"Massively better performance" is a bit misleading: Julia is only massively better at certain workflows. The fastest data.frame library in ALL interpreted languages is consistently data.table, which is R. For in-memory data analysis, Julia will have to offer more than performance to win over statisticians/researchers.
As another commenter pointed out, DataFrames.jl is already faster than data.table in some benchmarks.
And that's the killer feature of Julia. It is easier to micro-optimize Julia code than any other language, static or dynamic. Meaning if Julia is not best-in-class in a certain algorithm, it will soon.
In addition to the comment about df.jl catching up, they aren't comparable at all.
Julia's DF library is generic and allows user defined ops and types.

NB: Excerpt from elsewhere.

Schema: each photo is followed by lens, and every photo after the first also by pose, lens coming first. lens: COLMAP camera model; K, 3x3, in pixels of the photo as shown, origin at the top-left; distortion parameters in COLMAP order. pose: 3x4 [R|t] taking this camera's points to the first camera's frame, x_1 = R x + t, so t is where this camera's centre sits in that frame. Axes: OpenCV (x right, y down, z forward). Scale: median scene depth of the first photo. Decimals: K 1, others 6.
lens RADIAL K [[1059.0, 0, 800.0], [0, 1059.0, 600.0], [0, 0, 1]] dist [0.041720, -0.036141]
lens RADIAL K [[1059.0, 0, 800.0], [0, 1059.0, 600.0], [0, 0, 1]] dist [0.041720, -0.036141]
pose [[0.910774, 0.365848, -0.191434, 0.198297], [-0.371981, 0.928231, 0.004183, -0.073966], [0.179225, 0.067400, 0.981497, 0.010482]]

You can put in GPU vectors, distributed vectors, custom number types etc. Julia optimizes all this stuff.
data.frame is just a giant chunk of c (c++) code that one must interact with in very specific ways
> Julia's DF library is generic and allows user defined ops and types. You can put in GPU vectors, distributed vectors, custom number types etc. Julia optimizes all this stuff.
These features aren't of interest to practicing statisticians, which the parent comment was talking about.

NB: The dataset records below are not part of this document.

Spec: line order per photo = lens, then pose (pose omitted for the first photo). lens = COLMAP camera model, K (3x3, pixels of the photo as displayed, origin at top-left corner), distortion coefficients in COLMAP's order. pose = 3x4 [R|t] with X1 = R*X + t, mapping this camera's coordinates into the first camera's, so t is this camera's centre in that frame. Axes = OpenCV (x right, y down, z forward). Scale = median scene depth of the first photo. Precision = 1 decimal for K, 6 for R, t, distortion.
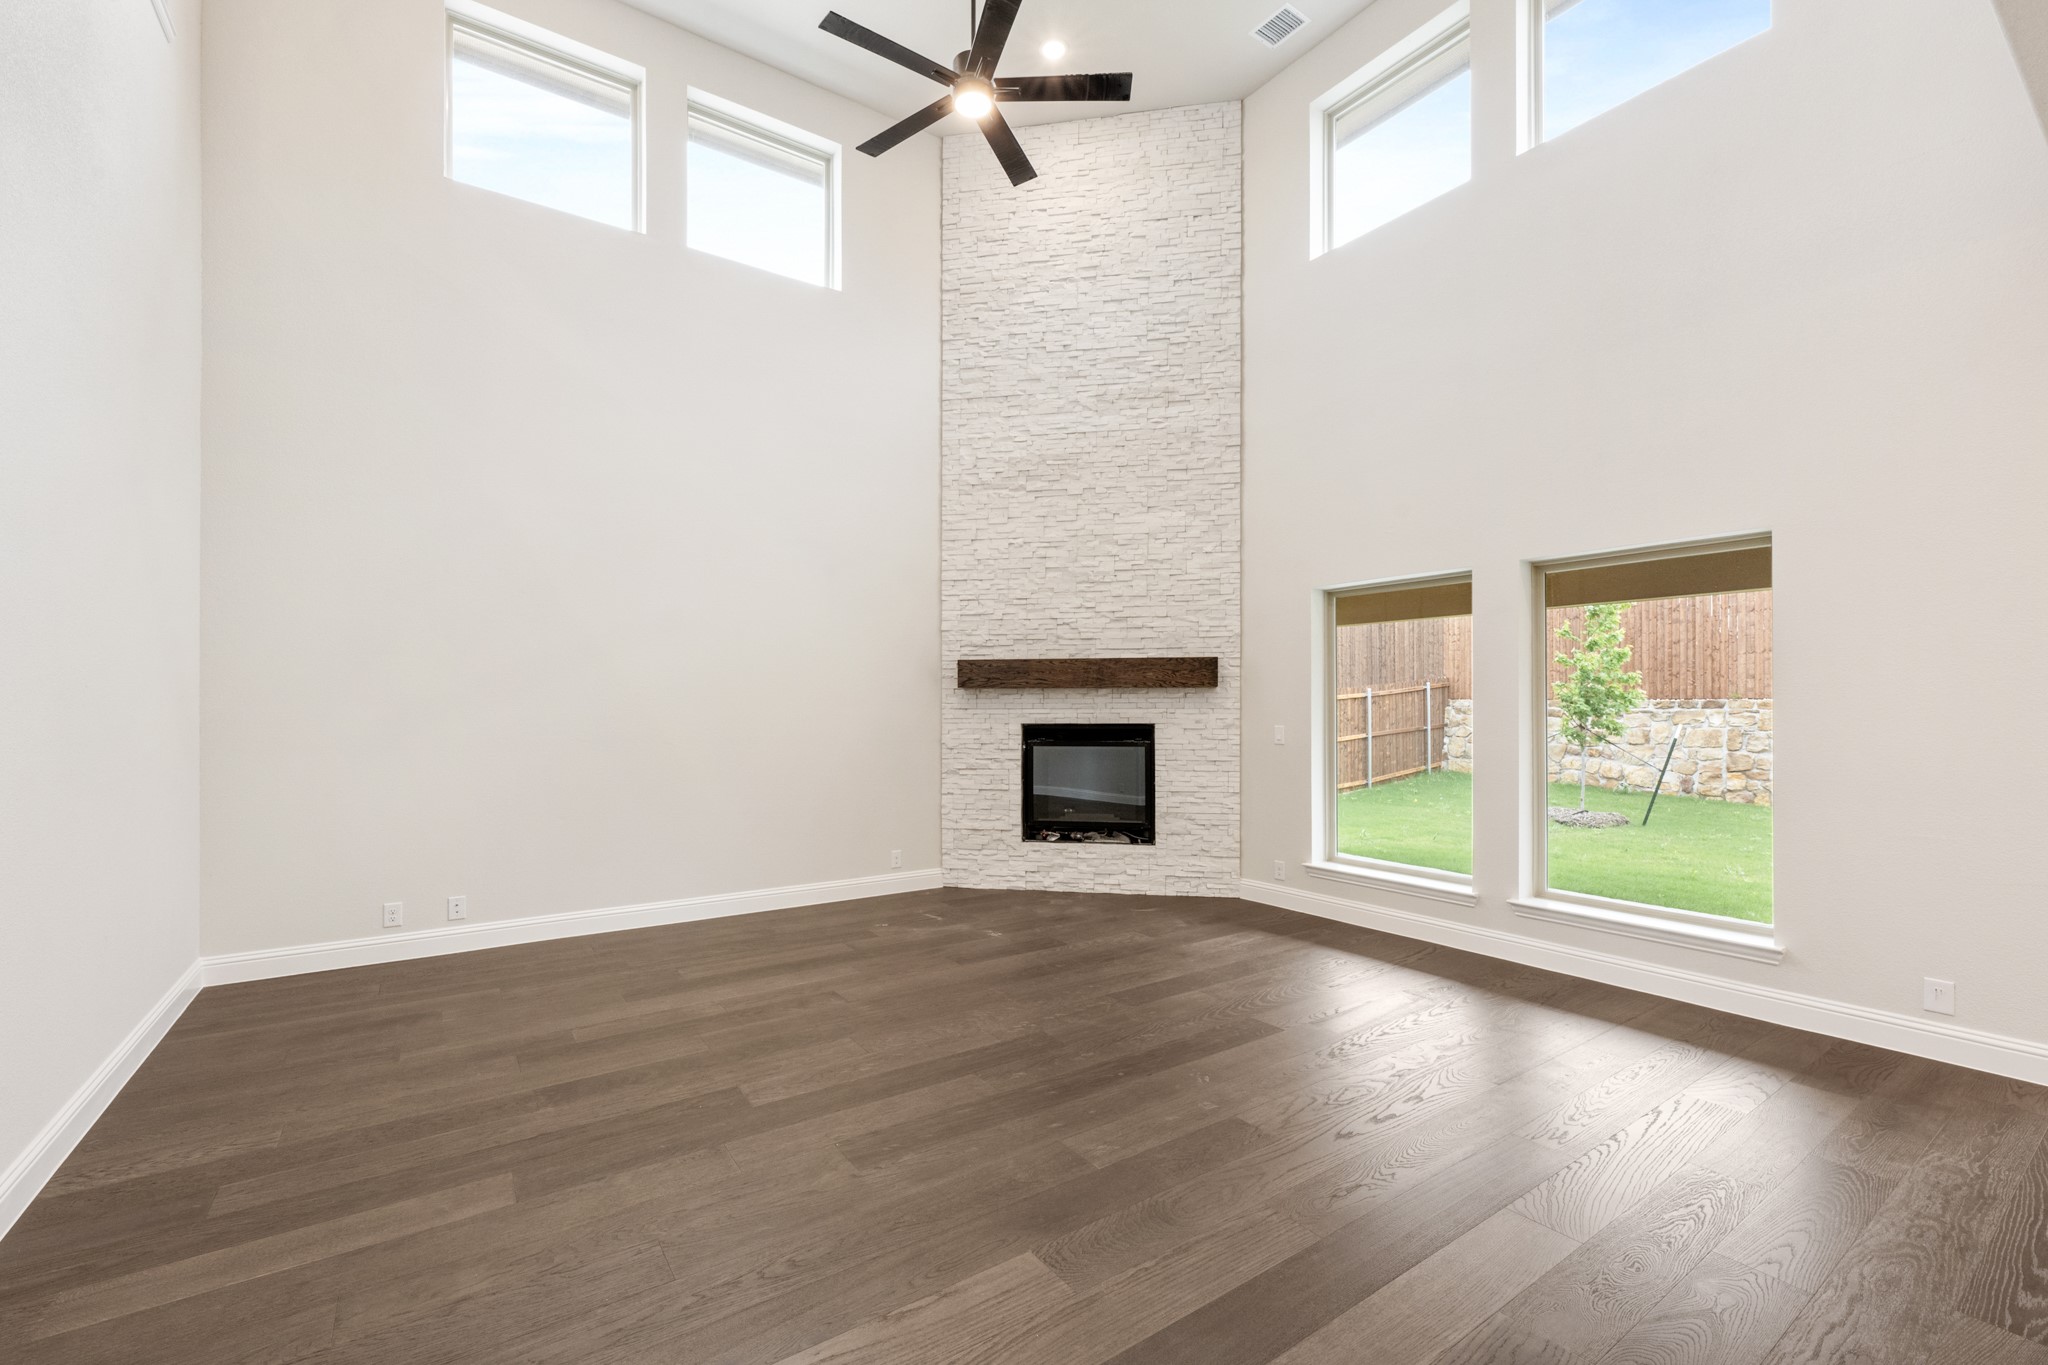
lens RADIAL K [[856.4, 0, 1009.2], [0, 856.4, 704.1], [0, 0, 1]] dist [-0.001395, -0.000105]
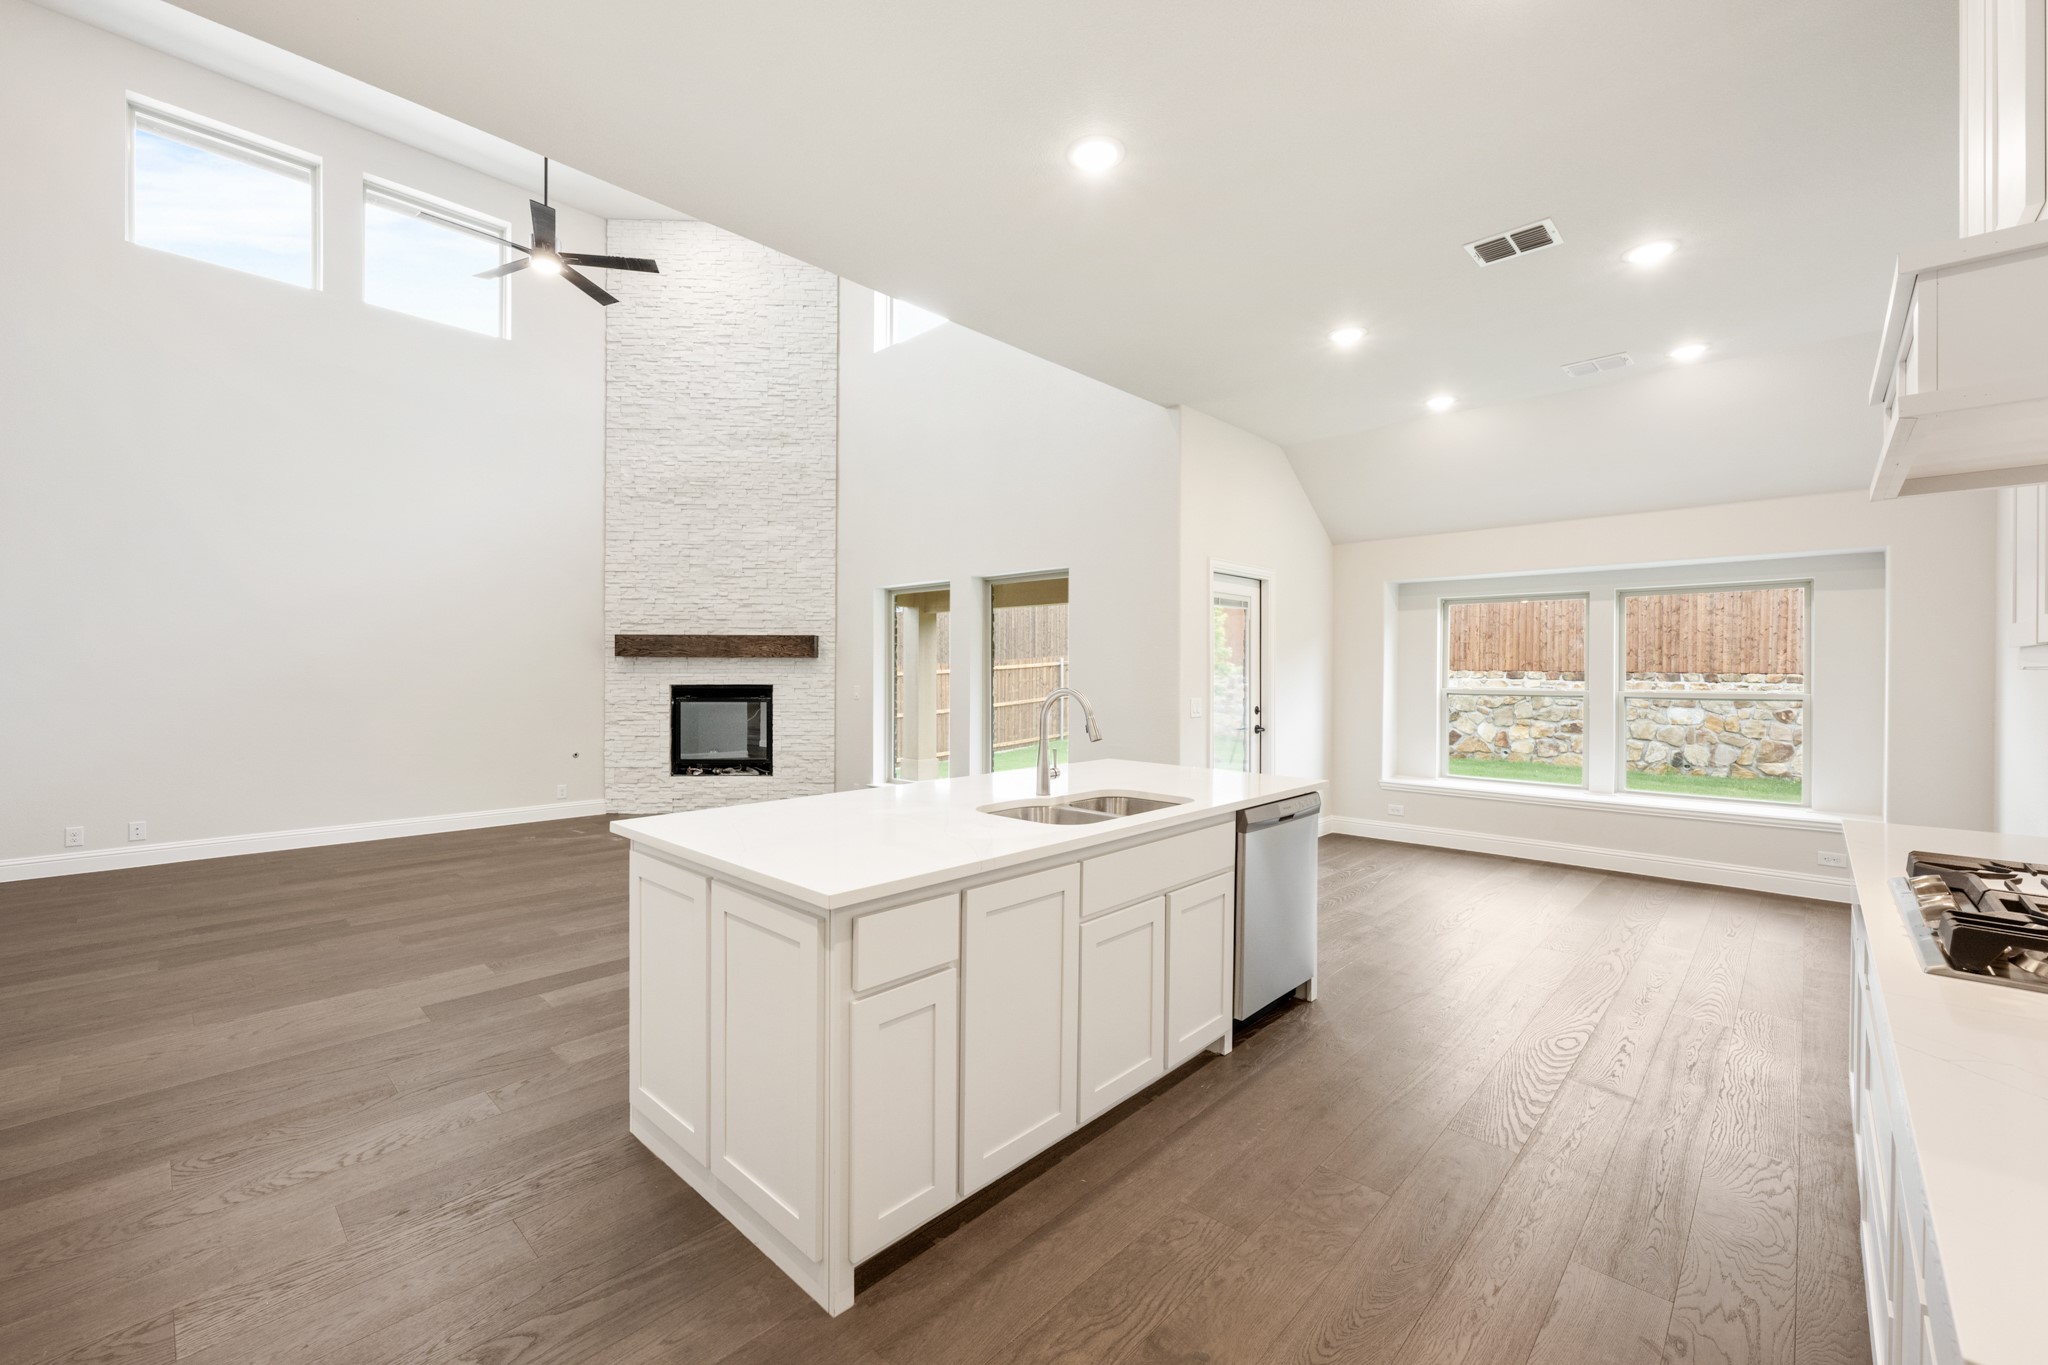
lens RADIAL K [[836.0, 0, 1015.3], [0, 836.0, 673.6], [0, 0, 1]] dist [-0.000636, 0.000015]
pose [[0.977430, 0.003552, 0.211230, 0.262468], [-0.004407, 0.999984, 0.003578, -0.000302], [-0.211214, -0.004428, 0.977430, -0.346824]]
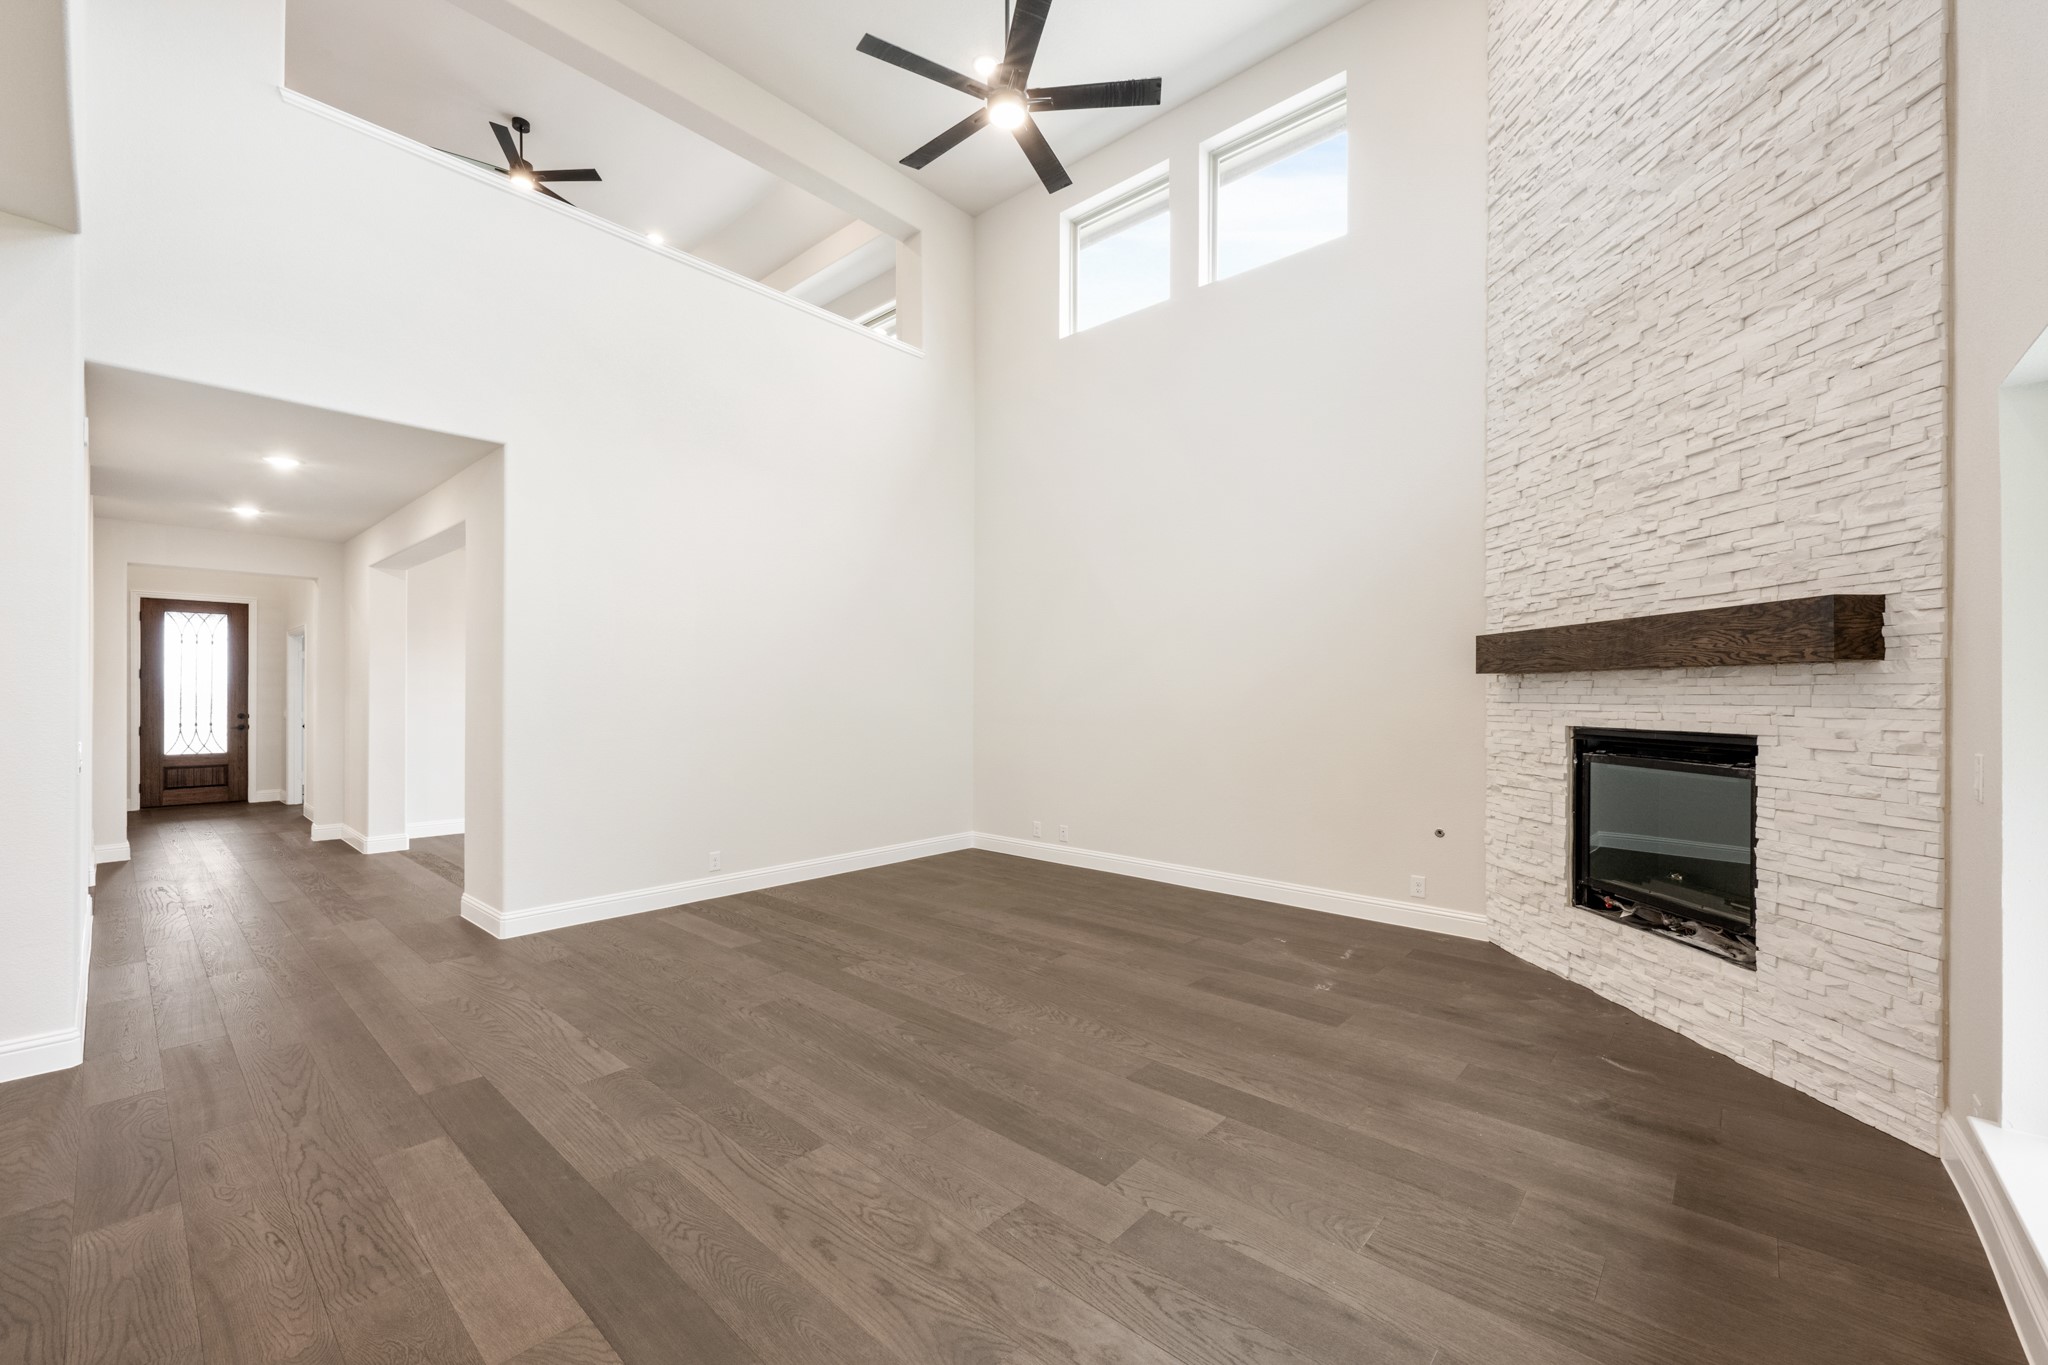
lens RADIAL K [[820.3, 0, 1023.2], [0, 820.3, 692.1], [0, 0, 1]] dist [-0.001475, -0.000021]
pose [[0.242719, -0.000843, -0.970096, 0.536349], [-0.001411, 0.999998, -0.001222, -0.001812], [0.970096, 0.001665, 0.242717, 0.452483]]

> data.frame is just a giant chunk of c (c++) code that one must interact with in very specific ways
I don't understand this criticism: yes, data.table has an API.
Many practicing statisticians do actually care about easily using GPUs and doing distributed computations on distributed data sets with the same code they use for a local data set, which is what those Julia capabilities give you.
> The fastest data.frame library in ALL interpreted languages is consistently data.table, which is R.
DataFrames.jl is very rapidly catching up and starting to surpass it. After hitting a stable v1.0 they've begun focusing on performance and those benchmarks have changed significantly over the past three months. Here's the live view: https://h2oai.github.io/db-benchmark/
Oh I agree. What's convincing to me is the momentum. The DataFrames.jl team only started focusing on performance three months ago after hitting v1.0[1] and were able to rapidly become competitive with groupbys; the performance of join is next[2]. Compare the live view with the state when grandparent's blog post was written/updated (March of this year).
I expect it to continue to improve; note that it's starting to be the fastest implementation on some of the groupby benchmarks.
Many do, a university cluster is usually full since it runs 3 day-long jobs from hundreds of people. But in order to switch I’d need to replace 100+ direct and indirect dependencies.
While writing in C is one way to speed up R code, you can also get pretty close to compiled speed by writing fully vectorized R code and pre-allocating vectors. The R REPL is just a thin wrapper over a bunch of C functions, and a careful programmer can ensure that allocation and copy operations (the slow bits) are kept to a minimum.
This is good if your code can be expressed in vectorized operations and doesn't gain benefits from problem structure exploited by multiple dispatch. With R the best you can is the speed of someone else's (or your) C code while Julia can beat C.
You’d be surprised how many people don’t know that a for loop isn’t great compared to vectorizing. The same for Julia, few will know that types have an impact on speed. My point is that you won’t automatically write faster code.
I'm wondering if most statisticians or researchers deal with data big enough that massively better performance would be enough motivation to switch.